What’s more, different kinds of tumors may employ different mechanisms to outwit the immune system. Yet many tumors display unusual antigens or cell surface receptors, rare or absent on healthy cells, that provide handy tumor-specific targets for immunotherapy.

“The ultimate goal is to stimulate the immune system to begin attacking tumors as it would an infectious agent,” Irvine says. “The holy grail of immunotherapy is to elicit a systemic immune response, complete with memory, to eliminate a cancer and prevent it from recurring” — the T-cell equivalent of leaping tall buildings in a single bound.

One of Irvine’s strategies involves injecting a tumor with agents that kill some of its cells in a way that wakes up the immune system to recognize the tumor as the enemy. Another strategy uses synthetic materials to modulate the function of immune cells by mimicking signals derived from the immune system or foreign pathogens.

Critical to Irvine’s efforts are mice genetically engineered at the Koch Institute to develop tumors gradually, more akin to how human cancers develop and mutate to foil the immune system.

“This is an exciting time to be doing this work because underlying molecular mechanisms are starting to be understood, and chains of cause and consequence are now being established,” he says.

Irvine also creates models that can be used on the lab bench or in a living animal to better understand immunobiology in health and disease. He makes artificial cells with surfaces structurally similar to the surface of infected cells to see how killer T-cells interact with them. He attaches tiny cargoes of drugs and magnetic nanoparticles to living cells and uses magnetic fields to manipulate their movements. Three-dimensional culture models model living cells and tissues to shed light on how T-cells from HIV patients whose virus is under control differ from those in chronically infected patients who develop full-blown AIDS.

One of his postdoctoral fellows is building particles and hydrogels out of DNA that could become innovative vehicles for drug delivery or RNA snippets that silence genes.

Irvine’s cancer and HIV immunotherapies are being tested in animal models, with the hope of moving to human trials within a few years.


Growing up in western Pennsylvania, Irvine thought he would end up in computer science until he met polymer theorist Anna C. Balazs at the University of Pittsburgh. Balazs’ enthusiasm for her subject, her skill as a mentor, and her gung-ho admiration for her alma mater, MIT, convinced Irvine “there was no place else to go” for graduate studies.

Working with materials scientist Anne M. Mayes and chemical engineering faculty such as Linda G. Griffith, now director of the Biotechnology Process Engineering Center, Irvine became interested in polymers for medical applications. He eventually focused on immunotherapy, an area “bioengineers had not looked at very closely yet.” Immunotherapy turned out to encompass a mother lode of potential applications; but before Irvine could mine them, he decided he had to learn as much as he could about immunology. After earning a Ph.D. in 2000, he spent two years with Mark M. Davis at Stanford University in the Department of Microbiology & Immunology studying basic mechanisms of T-cell activation.
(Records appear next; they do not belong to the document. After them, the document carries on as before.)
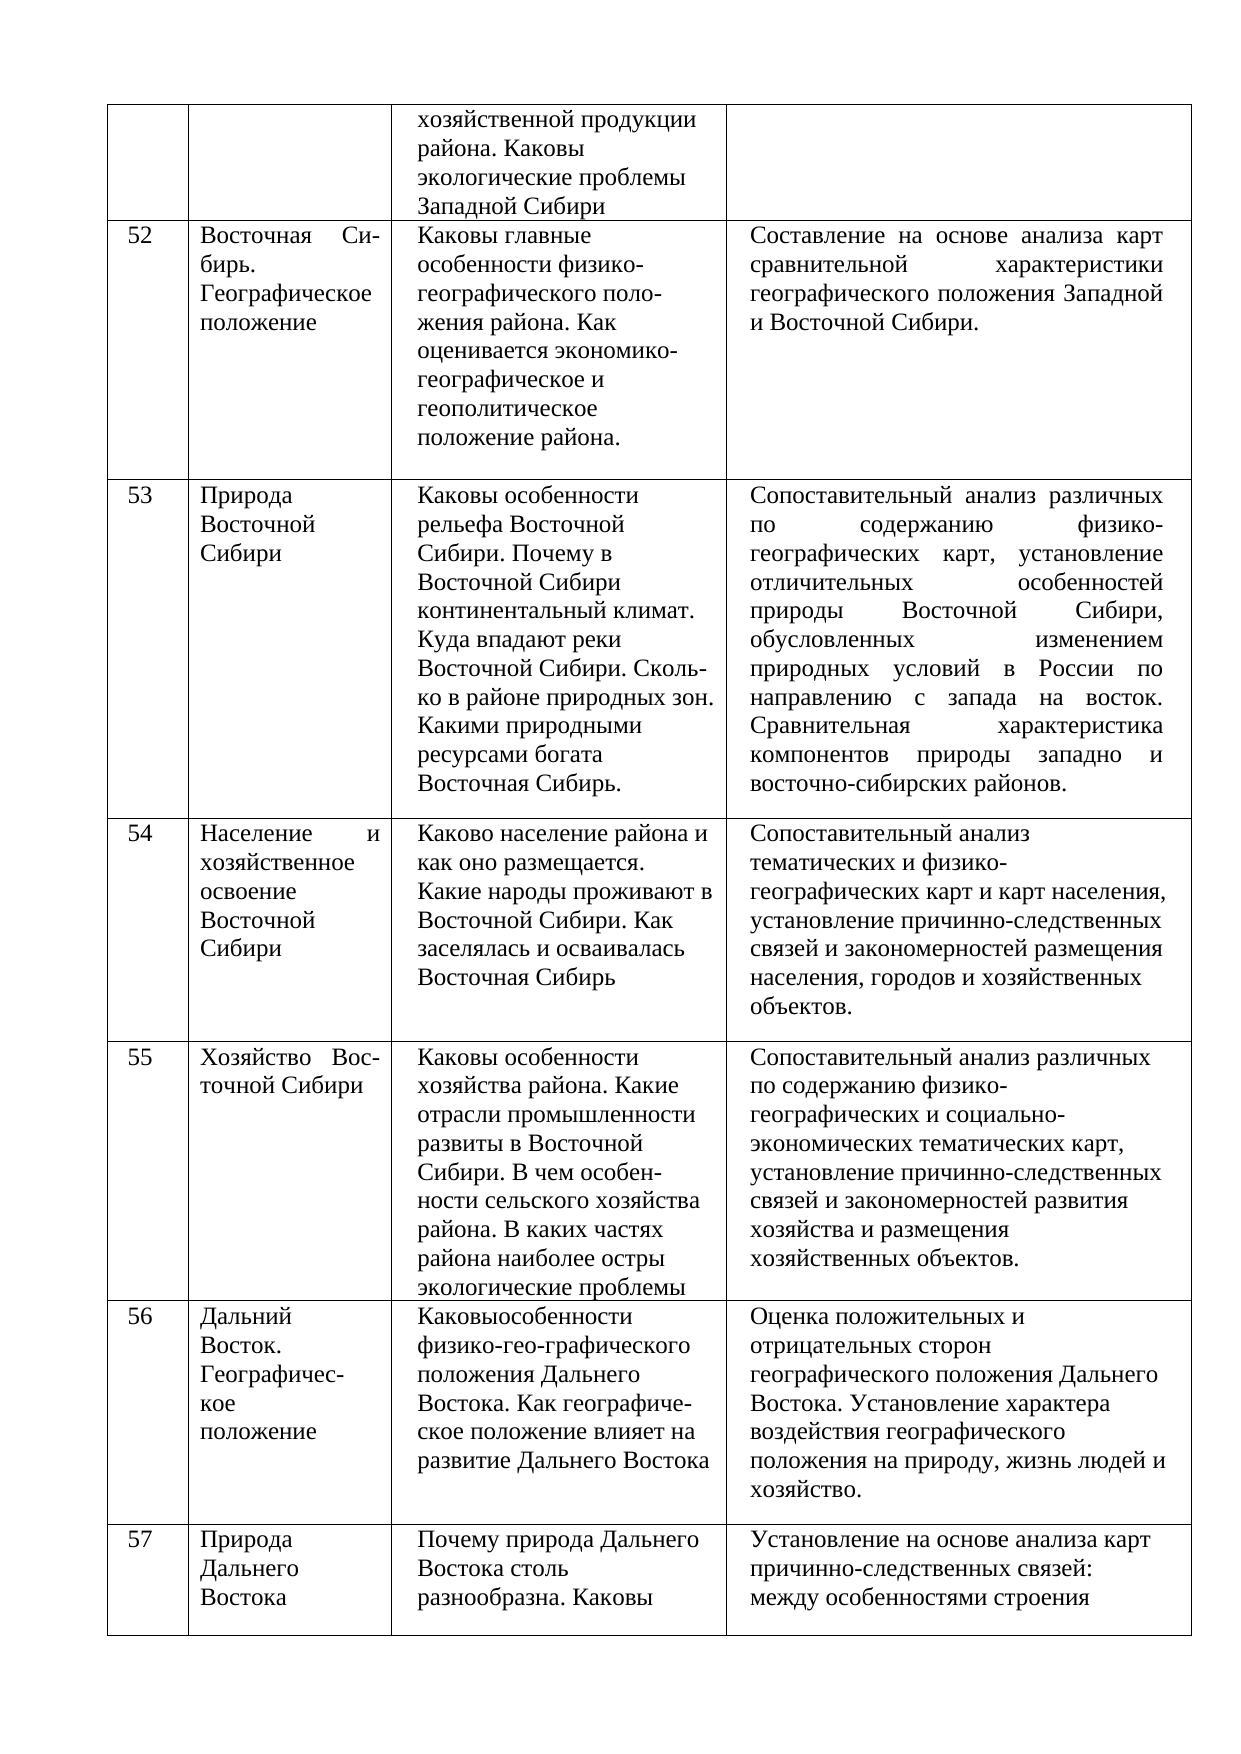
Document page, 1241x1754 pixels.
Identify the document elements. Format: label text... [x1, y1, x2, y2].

table_cell 53 [108, 480, 188, 817]
table_cell 51 [108, 105, 188, 219]
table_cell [189, 1525, 391, 1635]
table_cell Население и хозяйственное освоение Восточной Сибири [189, 819, 391, 1041]
table_cell Каковы главные особенности физико-географического положения района. Как оценивается экономико-географическое и геополитическое положение района. [392, 221, 726, 479]
table_cell 52 [108, 221, 188, 479]
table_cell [392, 1525, 726, 1635]
table_cell Хозяйство Восточной Сибири [189, 1042, 391, 1300]
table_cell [392, 105, 726, 219]
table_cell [727, 1525, 1191, 1635]
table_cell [727, 105, 1191, 219]
table_cell Каковы особенности рельефа Восточной Сибири. Почему в Восточной Сибири континентальный климат. Куда впадают реки Восточной Сибири. Сколько в районе природных зон. Какими природными ресурсами богата Восточная Сибирь. [392, 480, 726, 817]
table_cell Восточная Сибирь. Географическое положение [189, 221, 391, 479]
table_cell 55 [108, 1042, 188, 1300]
table_cell Оценка положительных и отрицательных сторон географического положения Дальнего Востока. Установление характера воздействия географического положения на природу, жизнь людей и хозяйство. [727, 1301, 1191, 1523]
table_cell 54 [108, 819, 188, 1041]
table_cell 56 [108, 1301, 188, 1523]
table_cell Природа Восточной Сибири [189, 480, 391, 817]
table_cell Сопоставительный анализ различных по содержанию физико-географических и социально-экономических тематических карт, установление причинно-следственных связей и закономерностей развития хозяйства и размещения хозяйственных объектов. [727, 1042, 1191, 1300]
table_cell 57 [108, 1525, 188, 1635]
table_cell Каковыособенности физико-гео-графического положения Дальнего Востока. Как географическое положение влияет на развитие Дальнего Востока [392, 1301, 726, 1523]
table_cell Дальний Восток. Географичес-кое положение [189, 1301, 391, 1523]
table_cell Сопоставительный анализ различных по содержанию физико-географических карт, установление отличительных особенностей природы Восточной Сибири, обусловленных изменением природных условий в России по направлению с запада на восток. Сравнительная характеристика компонентов природы западно и восточно-сибирских районов. [727, 480, 1191, 817]
table_cell Каково население района и как оно размещается. Какие народы проживают в Восточной Сибири. Как заселялась и осваивалась Восточная Сибирь [392, 819, 726, 1041]
table_cell Сопоставительный анализ тематических и физико-географических карт и карт населения, установление причинно-следственных связей и закономерностей размещения населения, городов и хозяйственных объектов. [727, 819, 1191, 1041]
table_cell Составление на основе анализа карт сравнительной характеристики географического положения Западной и Восточной Сибири. [727, 221, 1191, 479]
table_cell Каковы особенности хозяйства района. Какие отрасли промышленности развиты в Восточной Сибири. В чем особенности сельского хозяйства района. В каких частях района наиболее остры экологические проблемы [392, 1042, 726, 1300]
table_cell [189, 105, 391, 219]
Irvine cautioned that immunotherapy will not be a silver bullet. Cures for diseases such as cancer and HIV will most likely involve the multi-pronged approach of boosting the immune system, delivering targeted new drugs, and manipulating complex molecular mechanisms. “To meet our goals, engineering must be married to an in-depth appreciation for the biology behind these processes,” he says. No one knows better than Irvine that the magic is in the mix.